"Ik heb altijd gedacht dat het Paradijs een soort bibliotheek zou zijn" - Jorge Luis Borges

Recensie: Oorlog

Zondag, 14 april, 2024

Geschreven door: Louis-Ferdinand Céline
Artikel door: Nico Voskamp

Plastische oorlogsherinneringen

Bij de connaisseurs ging een gedempt gejuich op, toen in 2021 bekend werd dat van Louis-Ferdinand Céline vier manuscripten werden herontdekt. Deze waren geschreven in de jaren tussen zijn twee bekendste boeken: Dood op krediet en Reis naar het einde van de nacht.

Céline werd door deze twee romans een instant grote naam in de wereldliteratuur, maar door zijn openlijke antisemitisme en de reacties die dat opriep, verdween hij een aantal jaren van de literatuurradar. ‘Oorlog’ is het eerste van de vier gevonden manuscripten die in Nederlandse vertaling verschijnt. Wie Reis naar het einde van de nacht en het boude, schokkende taalgebruik daarin kent, kan al vermoeden hoe de toon van dit ‘nieuwe’  manuscript zal zijn. Nam hij in de Reis… absoluut geen blad voor de mond; in Oorlog doet hij er met leesbaar plezier nog paar schepjes bovenop. Het verhaal is geschreven rond 1934, tijdens de Grote Oorlog aan weerszijden van de Frans-Belgische grens. Het is niet duidelijk hoeveel van het verhaal autobiografisch en hoeveel fictie is, maar de mix is zeer effectief.

Zware verwondingen
Het verhaal begint zonder omhaal: Brigadier Fernidand heeft op het slagveld zware verwondingen opgelopen en wij lezers treffen hem als hij recupereert in het ziekenhuis van Peurdu-sur-la-Lys.

“Links zat m’n hele oor met bloed aan de grond vastgekleefd, m’n mond ook. Tussen oor en mond was het een gigantisch lawaai. In dat lawaai heb ik geslapen en daarna heeft het geregend, een echt plensregen. Kersuzon naast mij lag loodzwaar strakgespannen onder water.

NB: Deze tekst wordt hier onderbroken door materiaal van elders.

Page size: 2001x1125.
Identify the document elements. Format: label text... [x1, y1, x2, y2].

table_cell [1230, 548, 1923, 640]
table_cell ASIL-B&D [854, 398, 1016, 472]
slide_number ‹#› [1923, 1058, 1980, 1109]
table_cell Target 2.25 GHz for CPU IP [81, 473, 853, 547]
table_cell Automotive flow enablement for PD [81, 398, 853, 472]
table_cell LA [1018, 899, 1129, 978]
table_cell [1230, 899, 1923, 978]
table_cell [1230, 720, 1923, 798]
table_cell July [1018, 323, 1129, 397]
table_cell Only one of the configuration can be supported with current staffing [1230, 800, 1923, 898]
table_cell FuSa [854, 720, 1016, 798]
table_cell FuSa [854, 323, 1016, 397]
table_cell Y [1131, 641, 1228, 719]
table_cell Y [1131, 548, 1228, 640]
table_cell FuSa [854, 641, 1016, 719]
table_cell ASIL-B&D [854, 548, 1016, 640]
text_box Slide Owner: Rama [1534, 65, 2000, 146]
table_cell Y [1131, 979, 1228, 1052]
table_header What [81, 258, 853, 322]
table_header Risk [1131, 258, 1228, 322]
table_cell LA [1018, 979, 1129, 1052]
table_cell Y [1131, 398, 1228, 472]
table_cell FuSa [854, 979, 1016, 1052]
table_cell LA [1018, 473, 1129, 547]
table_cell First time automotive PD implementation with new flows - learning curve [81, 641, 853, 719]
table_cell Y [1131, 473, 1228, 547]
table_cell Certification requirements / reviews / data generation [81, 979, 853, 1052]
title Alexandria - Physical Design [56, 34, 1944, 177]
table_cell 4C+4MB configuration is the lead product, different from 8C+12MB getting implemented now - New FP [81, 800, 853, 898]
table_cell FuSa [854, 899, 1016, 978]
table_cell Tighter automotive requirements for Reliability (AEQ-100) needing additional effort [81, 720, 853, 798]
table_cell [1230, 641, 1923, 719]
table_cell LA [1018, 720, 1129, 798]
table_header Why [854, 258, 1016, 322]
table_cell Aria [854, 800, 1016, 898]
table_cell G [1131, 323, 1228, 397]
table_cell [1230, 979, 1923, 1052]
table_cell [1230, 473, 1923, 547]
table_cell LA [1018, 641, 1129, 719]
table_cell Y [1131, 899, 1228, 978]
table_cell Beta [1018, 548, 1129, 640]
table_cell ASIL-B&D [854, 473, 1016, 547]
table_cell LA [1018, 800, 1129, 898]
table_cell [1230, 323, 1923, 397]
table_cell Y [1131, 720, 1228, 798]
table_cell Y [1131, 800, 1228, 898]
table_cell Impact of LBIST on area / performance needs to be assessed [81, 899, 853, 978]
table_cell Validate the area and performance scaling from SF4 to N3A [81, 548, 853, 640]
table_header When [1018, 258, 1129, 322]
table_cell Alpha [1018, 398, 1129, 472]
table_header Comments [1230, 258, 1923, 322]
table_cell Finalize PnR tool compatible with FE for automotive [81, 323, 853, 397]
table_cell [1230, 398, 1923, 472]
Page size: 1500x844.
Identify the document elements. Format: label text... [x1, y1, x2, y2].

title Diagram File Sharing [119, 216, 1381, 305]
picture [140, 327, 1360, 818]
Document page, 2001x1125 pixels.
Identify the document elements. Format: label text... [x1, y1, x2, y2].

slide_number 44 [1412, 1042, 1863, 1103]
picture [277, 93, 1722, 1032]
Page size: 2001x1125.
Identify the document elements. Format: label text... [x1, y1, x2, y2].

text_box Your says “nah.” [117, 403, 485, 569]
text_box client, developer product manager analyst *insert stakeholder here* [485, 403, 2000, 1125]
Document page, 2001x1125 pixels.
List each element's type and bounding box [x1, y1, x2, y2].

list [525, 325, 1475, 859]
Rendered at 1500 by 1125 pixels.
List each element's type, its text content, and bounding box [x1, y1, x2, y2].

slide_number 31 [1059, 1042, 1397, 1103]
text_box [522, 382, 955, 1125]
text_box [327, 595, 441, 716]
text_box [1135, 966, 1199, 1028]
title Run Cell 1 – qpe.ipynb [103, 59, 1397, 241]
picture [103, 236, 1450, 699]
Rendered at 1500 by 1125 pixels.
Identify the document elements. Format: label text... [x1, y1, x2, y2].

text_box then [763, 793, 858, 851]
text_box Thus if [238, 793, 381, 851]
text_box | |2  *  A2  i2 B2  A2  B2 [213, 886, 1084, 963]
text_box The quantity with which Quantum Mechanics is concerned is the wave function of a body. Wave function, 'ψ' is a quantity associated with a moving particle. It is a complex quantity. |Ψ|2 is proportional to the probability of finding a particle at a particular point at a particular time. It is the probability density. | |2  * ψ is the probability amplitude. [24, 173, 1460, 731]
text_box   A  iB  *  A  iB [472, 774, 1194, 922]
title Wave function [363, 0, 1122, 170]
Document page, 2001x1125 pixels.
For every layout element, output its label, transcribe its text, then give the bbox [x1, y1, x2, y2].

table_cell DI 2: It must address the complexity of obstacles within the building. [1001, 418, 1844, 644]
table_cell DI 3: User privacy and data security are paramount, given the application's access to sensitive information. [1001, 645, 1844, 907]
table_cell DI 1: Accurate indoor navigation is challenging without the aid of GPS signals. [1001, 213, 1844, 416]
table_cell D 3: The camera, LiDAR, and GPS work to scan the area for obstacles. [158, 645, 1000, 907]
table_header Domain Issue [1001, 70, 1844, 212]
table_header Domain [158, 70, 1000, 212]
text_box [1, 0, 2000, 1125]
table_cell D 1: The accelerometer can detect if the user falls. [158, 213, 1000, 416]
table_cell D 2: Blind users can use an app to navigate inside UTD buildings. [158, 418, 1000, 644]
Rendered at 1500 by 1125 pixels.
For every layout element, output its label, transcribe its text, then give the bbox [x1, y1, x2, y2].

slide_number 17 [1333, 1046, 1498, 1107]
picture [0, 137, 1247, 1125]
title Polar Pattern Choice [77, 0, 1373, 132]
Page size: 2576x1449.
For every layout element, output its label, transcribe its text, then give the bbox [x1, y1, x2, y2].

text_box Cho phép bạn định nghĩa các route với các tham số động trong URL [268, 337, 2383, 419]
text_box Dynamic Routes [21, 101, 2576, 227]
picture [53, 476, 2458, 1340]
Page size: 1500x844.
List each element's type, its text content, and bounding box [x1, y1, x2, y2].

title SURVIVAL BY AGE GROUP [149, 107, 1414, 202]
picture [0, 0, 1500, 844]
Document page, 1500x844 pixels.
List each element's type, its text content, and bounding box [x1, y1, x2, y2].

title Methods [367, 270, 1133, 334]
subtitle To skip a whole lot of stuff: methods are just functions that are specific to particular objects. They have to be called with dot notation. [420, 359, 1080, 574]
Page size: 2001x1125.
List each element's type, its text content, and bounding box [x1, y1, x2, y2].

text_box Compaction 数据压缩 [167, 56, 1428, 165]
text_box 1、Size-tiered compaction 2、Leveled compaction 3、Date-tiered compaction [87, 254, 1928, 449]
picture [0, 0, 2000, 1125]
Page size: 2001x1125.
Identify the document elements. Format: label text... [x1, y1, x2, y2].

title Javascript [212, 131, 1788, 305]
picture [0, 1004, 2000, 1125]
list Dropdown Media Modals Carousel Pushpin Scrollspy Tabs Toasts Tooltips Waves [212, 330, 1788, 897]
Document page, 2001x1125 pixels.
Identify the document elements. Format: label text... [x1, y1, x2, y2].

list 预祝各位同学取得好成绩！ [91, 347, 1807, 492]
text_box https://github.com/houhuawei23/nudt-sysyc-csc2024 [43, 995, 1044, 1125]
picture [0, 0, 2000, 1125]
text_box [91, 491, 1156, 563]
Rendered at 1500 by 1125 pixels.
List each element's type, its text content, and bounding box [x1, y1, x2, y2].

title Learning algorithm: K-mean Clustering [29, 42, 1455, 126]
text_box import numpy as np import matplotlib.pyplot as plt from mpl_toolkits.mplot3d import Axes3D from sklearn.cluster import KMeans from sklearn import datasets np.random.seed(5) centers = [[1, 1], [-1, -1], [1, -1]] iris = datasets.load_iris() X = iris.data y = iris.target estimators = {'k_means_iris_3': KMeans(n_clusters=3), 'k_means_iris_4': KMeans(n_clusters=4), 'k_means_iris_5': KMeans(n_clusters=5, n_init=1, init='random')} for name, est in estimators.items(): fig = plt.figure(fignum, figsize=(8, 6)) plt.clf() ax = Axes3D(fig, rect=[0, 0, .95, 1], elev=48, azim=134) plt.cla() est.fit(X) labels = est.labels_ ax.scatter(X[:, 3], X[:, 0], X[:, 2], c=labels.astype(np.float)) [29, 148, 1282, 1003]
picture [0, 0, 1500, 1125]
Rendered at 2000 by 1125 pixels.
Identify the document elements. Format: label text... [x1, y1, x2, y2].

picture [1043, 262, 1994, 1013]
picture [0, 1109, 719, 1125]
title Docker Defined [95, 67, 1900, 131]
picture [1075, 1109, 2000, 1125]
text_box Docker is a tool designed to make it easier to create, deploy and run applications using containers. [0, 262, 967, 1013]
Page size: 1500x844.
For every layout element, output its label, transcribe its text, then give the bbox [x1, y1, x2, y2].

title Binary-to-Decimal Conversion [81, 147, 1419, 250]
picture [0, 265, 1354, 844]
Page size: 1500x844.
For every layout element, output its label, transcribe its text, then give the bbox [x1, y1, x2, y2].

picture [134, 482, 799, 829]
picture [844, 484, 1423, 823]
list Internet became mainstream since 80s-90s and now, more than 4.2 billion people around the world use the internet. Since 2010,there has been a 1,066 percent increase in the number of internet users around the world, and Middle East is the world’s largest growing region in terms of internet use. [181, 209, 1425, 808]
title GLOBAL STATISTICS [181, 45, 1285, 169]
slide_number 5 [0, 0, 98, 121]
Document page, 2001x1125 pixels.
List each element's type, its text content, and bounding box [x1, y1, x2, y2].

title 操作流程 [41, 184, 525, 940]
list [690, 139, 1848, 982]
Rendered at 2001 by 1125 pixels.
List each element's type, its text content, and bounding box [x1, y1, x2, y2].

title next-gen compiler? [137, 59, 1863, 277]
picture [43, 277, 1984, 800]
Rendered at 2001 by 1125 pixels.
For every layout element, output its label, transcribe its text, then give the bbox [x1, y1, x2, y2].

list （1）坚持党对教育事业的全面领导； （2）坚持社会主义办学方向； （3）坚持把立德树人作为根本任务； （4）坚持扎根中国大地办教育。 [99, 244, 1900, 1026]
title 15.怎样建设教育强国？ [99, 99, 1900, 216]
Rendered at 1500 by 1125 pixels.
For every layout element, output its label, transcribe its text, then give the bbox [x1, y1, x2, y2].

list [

Ik bewoog een arm naar zijn lichaam. Ik raakte hem aan. De andere ging niet meer. Waar de andere arm was wist ik niet. Hij was heel hoog de lucht in gegaan, hij tolde door de ruimte en daarna kwam hij naar beneden, trekkend aan m’n schouder, wrikkend in het rauwe vlees. Daardoor brulde ik er telkens flink op los en daarna was het nog erger. Later lukte het om minder lawaai te maken, nog steeds met dat schreeuwen van mij, dan die verschrikkelijke herrie waardoor m’n hoofd, m’n binnenste kapot werd gebeukt als door een trein. Je verzetten had geen enkele zin. Voor het eerst in die bagger vol fluitend langsschietende granaten heb ik toen geslapen, in alle lawaai dat je je voor moet stellen, zonder dat ik helemaal buiten bewustzijn raakt, oftewel al met al in een staat van verschrikking…”

Boekenkrant

We herkennen de recht-voor-zijn-raap stijl: bruut en schokkend als in Reis naar het einde van de nacht, maar dan bruter en schokkender. Dat past uitstekend bij het thema oorlog, waar uiteindelijk deze roman van doortrokken is.

De gruwelijkste details komen voorbij, we voelen lijfelijk met de patiënt mee als zijn hoofd één harde fluittoon is, als hij zijn niet meer goed werkende been met zich mee sleept, als hij zwetend wakker schrikt uit een loopgraaf die een bed blijkt te zijn, als hij uitgeblust in een leunstoel hangt. En het werkt: wij lezers worden ook het slagveld op gejaagd, moeten duiken voor laagvliegende bommen, staan tot onze knieën in een met ijskoud water gevulde loopgraaf.

Geestelijk onherstelbaar beschadigd
Zo brengt Céline de zichtbare kant van de oorlog tot leven. Voor de onzichtbare kant gebruikt hij het gedrag van de langzaam opknappende soldaat. Fysiek herstelt die min of meer, maar geestelijk is hij onherstelbaar beschadigd. Een bijeffect van die oorlogstrauma’s is, dat het ook de verpleegsters aantast: ze doen onuitsprekelijke/seksuele dingen met de weerloze patiënten. En dan zijn we pas op eenderde van de roman.

Die andere tweederde laat ik graag aan u, liefhebber. Zie het als een onstuimige, onverwachte bonus van een verloren gewaande oom.

Voor het eerst gepubliceerd op Bazarow

Leesadvies voor jongeren

Een helse oorlog (Eerste Wereldoorlog) vanuit de binnenkant van je schedel beleven? Dat gaat vanzelf bij dit boek.